What you need to do – Say how many lines in the records contain the string "SHARMA". Nothing but the number should be given.

━━ Records shown ━━

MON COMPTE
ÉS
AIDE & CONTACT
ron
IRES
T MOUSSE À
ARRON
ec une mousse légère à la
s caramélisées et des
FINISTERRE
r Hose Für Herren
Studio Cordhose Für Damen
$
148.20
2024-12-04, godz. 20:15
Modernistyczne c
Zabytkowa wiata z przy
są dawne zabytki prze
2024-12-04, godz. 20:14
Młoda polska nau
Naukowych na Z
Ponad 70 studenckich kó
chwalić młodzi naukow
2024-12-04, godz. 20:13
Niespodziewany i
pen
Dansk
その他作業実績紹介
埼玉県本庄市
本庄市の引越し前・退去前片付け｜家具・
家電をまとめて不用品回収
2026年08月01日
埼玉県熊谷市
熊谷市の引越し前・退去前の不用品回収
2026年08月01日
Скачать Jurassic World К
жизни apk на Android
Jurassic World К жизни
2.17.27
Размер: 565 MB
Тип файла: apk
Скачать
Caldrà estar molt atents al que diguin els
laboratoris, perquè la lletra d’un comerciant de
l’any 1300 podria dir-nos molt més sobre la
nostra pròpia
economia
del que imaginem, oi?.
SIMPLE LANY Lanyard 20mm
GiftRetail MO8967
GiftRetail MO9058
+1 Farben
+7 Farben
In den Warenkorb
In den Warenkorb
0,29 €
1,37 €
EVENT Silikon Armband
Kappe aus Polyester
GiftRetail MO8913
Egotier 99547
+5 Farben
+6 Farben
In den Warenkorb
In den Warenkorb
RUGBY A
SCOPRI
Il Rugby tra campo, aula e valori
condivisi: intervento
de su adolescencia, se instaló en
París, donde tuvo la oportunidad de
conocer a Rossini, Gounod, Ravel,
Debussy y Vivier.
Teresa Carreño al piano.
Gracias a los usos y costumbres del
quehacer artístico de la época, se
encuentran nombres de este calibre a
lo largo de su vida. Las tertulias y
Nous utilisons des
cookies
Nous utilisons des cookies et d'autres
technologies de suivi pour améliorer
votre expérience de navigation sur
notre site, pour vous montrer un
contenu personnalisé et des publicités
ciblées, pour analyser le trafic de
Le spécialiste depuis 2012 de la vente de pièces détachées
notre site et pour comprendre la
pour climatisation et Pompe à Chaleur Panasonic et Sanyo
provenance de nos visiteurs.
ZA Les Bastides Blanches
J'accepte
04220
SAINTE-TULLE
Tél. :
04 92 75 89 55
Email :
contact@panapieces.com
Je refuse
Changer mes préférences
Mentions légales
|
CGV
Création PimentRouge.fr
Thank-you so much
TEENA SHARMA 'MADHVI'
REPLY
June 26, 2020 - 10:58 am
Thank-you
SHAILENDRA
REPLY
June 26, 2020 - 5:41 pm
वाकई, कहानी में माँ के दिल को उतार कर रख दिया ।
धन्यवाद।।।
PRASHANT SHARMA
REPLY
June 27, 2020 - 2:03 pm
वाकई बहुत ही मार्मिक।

━━━

Exercise solution – 2